PROBLEM DESCRIPTION.
Collect every line of the material that contains the string "skPoint", and copy each of those lines in full.

DATA.
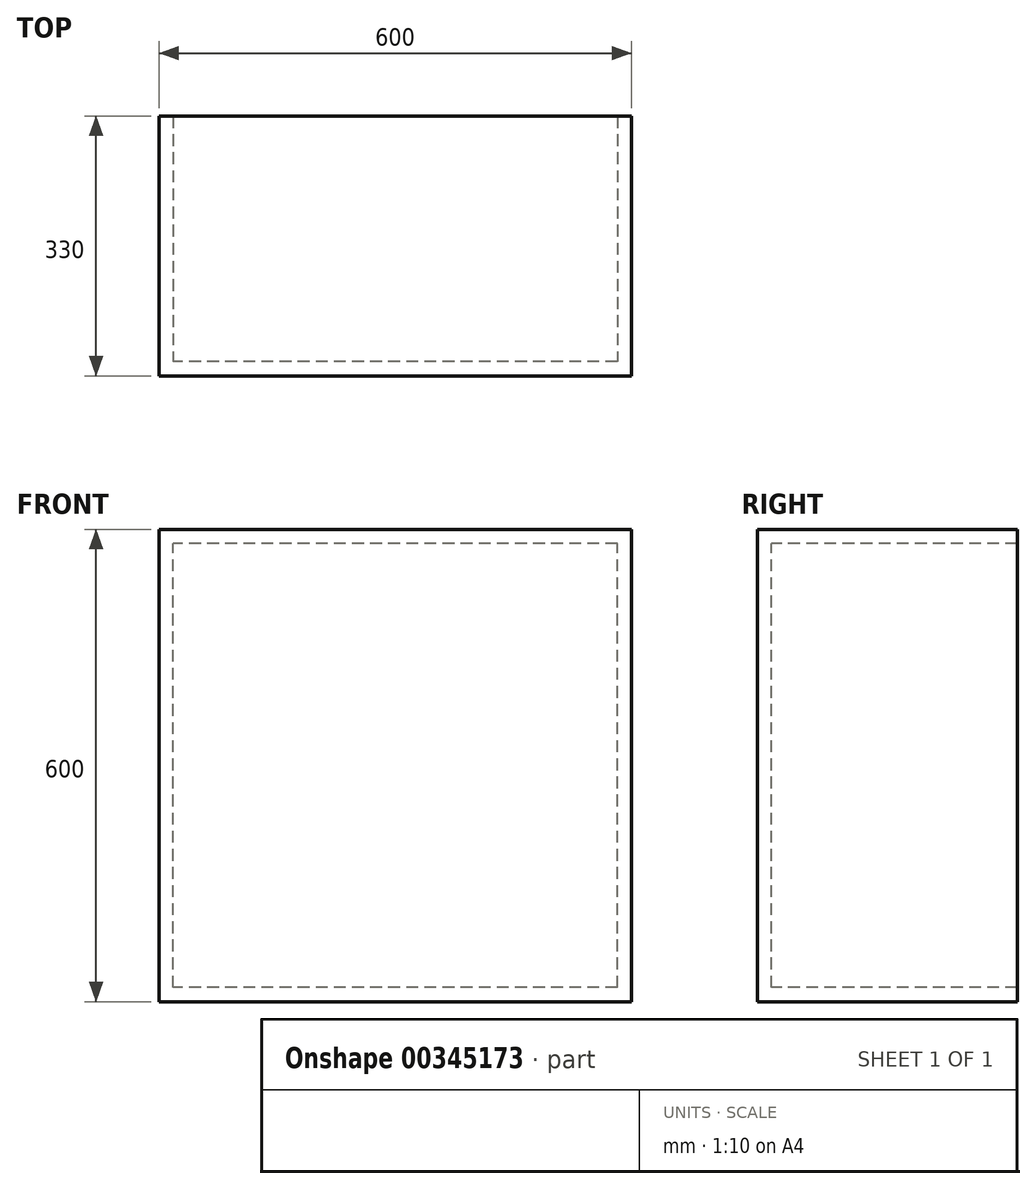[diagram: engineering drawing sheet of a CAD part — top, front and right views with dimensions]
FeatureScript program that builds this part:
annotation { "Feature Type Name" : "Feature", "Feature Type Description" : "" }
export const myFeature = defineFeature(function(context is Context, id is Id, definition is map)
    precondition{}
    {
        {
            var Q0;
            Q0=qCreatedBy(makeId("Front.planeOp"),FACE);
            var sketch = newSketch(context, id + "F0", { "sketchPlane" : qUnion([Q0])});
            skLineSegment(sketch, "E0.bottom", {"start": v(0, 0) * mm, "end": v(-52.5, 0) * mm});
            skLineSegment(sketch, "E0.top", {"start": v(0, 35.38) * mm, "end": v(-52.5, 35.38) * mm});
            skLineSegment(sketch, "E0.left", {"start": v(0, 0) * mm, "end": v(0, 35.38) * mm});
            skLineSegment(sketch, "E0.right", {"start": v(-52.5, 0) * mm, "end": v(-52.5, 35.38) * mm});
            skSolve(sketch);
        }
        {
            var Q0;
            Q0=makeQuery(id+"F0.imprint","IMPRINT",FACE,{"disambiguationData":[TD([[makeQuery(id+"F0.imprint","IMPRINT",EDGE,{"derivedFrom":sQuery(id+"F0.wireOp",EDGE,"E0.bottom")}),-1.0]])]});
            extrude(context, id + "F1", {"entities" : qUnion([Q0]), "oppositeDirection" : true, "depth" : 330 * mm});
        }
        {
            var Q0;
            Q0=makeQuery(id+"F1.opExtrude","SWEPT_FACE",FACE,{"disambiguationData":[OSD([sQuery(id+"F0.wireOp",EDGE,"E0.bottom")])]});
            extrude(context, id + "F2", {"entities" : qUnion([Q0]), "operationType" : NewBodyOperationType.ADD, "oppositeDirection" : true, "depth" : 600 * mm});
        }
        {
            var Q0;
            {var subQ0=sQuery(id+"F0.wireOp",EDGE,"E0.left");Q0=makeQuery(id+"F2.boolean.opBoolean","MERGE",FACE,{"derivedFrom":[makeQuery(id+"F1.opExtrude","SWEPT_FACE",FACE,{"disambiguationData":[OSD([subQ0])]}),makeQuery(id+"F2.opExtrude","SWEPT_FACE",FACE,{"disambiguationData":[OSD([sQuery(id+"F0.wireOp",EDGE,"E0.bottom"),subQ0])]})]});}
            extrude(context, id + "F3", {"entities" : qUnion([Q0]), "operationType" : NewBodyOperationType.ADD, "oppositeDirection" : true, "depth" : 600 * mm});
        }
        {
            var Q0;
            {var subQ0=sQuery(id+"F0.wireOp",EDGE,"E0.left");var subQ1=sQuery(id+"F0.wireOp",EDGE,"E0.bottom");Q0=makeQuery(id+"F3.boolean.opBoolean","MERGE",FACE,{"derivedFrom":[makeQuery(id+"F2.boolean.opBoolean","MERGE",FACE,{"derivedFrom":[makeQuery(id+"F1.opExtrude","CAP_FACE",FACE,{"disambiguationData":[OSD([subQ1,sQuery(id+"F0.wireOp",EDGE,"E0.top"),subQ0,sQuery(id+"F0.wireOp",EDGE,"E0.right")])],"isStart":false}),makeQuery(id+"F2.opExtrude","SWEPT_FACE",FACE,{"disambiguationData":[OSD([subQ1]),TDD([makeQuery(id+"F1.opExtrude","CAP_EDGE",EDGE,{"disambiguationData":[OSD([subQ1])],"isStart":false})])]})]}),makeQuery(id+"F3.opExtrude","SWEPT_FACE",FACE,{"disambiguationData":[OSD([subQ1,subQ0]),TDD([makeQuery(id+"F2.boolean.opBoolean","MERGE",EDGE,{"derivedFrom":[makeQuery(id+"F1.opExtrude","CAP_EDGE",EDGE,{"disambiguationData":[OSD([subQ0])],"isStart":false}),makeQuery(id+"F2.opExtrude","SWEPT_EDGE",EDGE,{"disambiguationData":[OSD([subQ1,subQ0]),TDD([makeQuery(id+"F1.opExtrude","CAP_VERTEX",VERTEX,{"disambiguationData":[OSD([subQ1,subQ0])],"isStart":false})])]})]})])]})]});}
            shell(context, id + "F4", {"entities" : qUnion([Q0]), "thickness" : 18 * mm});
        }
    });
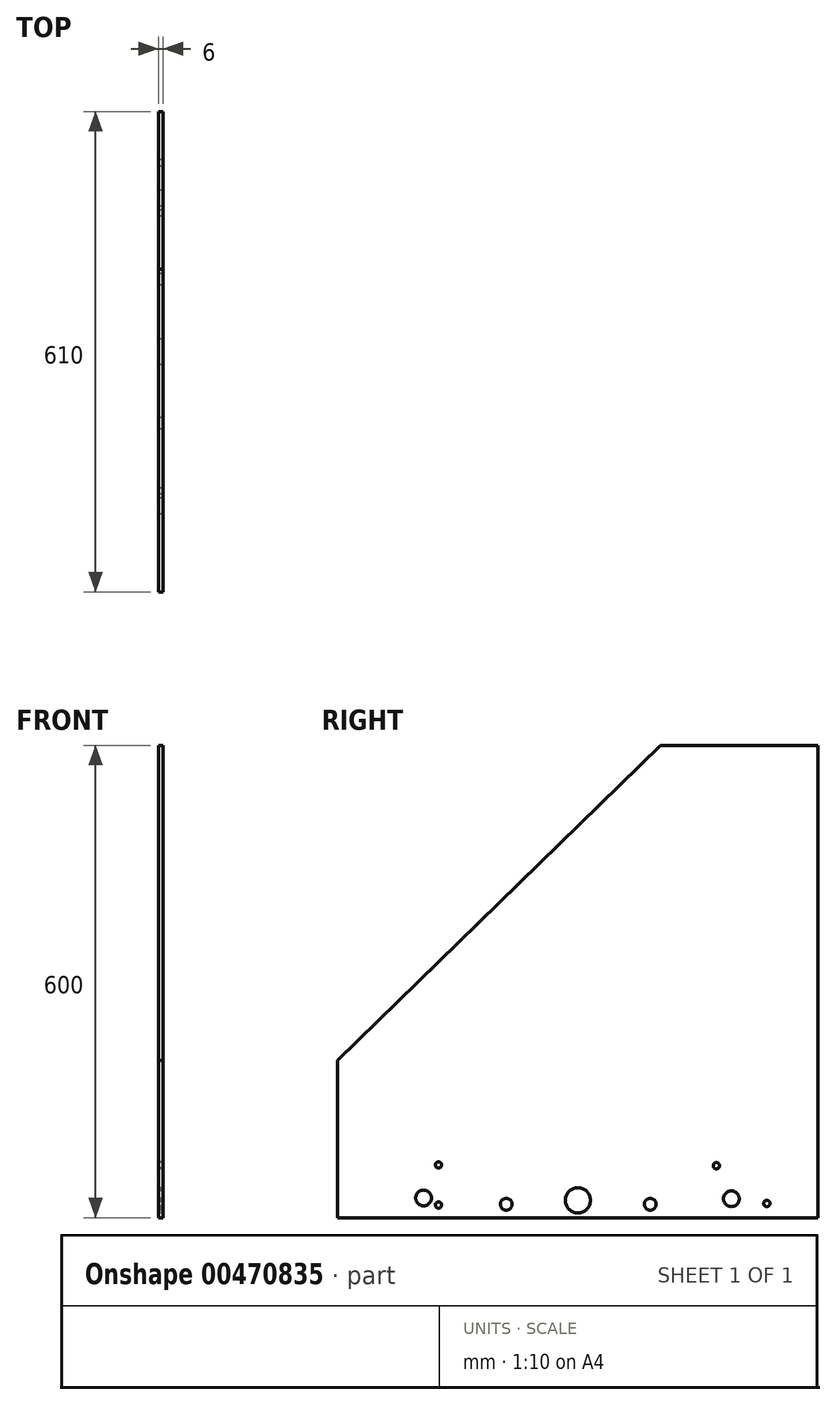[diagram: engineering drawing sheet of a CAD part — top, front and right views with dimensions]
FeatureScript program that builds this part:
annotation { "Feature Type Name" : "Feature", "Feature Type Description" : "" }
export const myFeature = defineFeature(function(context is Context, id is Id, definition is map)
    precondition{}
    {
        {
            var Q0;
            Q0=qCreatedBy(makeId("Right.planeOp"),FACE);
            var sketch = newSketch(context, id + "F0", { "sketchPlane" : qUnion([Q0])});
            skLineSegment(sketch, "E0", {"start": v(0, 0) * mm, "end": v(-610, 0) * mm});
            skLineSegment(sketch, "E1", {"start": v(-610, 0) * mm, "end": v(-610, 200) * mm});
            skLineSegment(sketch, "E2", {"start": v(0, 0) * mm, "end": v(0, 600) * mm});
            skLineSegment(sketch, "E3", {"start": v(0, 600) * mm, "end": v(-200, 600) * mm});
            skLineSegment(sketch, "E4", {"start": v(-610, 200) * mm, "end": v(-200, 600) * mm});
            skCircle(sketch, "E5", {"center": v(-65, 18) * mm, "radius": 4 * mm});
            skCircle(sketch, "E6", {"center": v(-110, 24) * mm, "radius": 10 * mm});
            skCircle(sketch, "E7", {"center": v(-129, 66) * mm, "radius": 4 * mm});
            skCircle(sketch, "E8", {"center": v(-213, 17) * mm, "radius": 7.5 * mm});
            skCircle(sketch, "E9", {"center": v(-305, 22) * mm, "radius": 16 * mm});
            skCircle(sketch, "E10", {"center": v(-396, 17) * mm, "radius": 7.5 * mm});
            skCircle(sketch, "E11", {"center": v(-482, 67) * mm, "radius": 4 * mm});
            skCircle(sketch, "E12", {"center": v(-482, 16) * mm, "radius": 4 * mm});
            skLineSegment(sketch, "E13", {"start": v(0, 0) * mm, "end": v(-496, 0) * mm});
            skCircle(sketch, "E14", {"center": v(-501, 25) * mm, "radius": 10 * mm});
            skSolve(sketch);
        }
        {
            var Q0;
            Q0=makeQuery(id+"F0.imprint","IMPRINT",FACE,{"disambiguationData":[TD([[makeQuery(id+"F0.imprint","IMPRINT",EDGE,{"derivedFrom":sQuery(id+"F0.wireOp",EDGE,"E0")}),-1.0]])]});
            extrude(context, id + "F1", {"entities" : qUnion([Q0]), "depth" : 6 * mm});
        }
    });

* * *

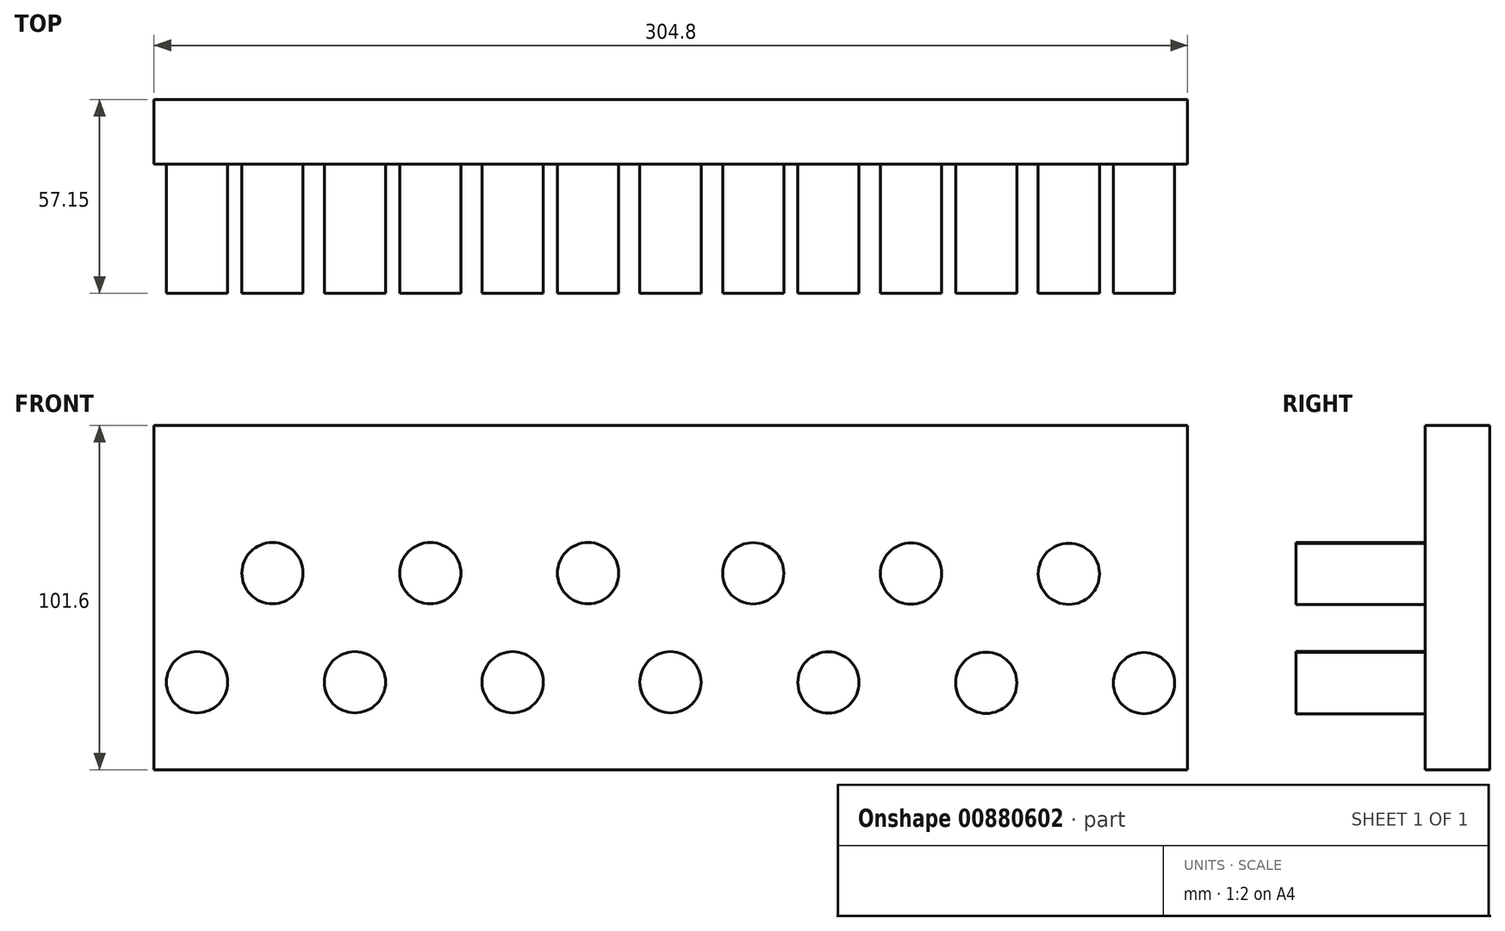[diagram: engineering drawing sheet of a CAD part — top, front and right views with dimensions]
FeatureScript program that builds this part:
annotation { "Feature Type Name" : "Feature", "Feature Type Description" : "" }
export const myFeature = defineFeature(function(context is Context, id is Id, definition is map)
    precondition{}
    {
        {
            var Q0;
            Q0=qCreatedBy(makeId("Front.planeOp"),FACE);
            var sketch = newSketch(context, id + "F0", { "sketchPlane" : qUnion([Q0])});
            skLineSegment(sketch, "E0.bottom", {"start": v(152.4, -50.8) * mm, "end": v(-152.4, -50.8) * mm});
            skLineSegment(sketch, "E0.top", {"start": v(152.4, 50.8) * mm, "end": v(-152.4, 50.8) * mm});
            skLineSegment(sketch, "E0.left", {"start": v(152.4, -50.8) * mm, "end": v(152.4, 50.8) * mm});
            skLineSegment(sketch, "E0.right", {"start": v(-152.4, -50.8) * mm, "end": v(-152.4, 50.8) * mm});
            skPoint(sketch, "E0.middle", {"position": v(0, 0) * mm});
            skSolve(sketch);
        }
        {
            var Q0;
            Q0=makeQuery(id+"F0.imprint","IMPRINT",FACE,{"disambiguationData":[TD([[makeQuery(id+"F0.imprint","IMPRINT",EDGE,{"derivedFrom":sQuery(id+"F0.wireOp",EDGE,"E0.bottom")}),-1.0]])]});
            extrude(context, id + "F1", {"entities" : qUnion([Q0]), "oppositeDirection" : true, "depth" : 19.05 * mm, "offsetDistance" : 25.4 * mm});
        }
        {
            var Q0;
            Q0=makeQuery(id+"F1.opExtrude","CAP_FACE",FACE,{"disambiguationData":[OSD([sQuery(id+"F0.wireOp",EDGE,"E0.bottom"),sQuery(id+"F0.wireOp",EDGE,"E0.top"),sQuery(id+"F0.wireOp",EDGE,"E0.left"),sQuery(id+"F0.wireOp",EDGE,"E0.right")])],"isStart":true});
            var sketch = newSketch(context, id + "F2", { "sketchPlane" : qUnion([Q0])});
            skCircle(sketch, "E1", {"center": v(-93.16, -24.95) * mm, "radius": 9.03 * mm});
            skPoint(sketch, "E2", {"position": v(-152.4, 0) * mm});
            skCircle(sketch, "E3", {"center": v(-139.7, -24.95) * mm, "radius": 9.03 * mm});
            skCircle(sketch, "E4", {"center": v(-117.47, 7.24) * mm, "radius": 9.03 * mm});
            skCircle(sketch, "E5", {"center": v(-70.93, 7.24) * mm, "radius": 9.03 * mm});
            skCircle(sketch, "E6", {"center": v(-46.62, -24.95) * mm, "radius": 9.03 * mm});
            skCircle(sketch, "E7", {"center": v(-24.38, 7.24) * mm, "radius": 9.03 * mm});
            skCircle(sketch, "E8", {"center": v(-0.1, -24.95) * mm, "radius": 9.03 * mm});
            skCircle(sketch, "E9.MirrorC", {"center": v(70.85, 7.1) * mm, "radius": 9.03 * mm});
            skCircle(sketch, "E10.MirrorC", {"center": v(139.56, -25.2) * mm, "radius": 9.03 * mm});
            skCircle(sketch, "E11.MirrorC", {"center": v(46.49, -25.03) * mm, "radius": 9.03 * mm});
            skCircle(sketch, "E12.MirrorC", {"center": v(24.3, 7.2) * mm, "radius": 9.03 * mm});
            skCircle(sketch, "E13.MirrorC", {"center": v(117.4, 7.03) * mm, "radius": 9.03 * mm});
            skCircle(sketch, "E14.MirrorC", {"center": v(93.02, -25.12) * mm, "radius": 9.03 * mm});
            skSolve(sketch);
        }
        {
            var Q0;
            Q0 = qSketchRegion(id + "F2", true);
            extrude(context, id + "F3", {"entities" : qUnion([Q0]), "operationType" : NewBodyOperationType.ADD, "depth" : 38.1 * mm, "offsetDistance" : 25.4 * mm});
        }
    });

...

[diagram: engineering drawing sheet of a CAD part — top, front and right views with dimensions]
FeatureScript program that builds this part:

FULL OUTPUT.
            skPoint(sketch, "E0.middle", {"position": v(0, 0) * mm});
            skPoint(sketch, "E2", {"position": v(-152.4, 0) * mm});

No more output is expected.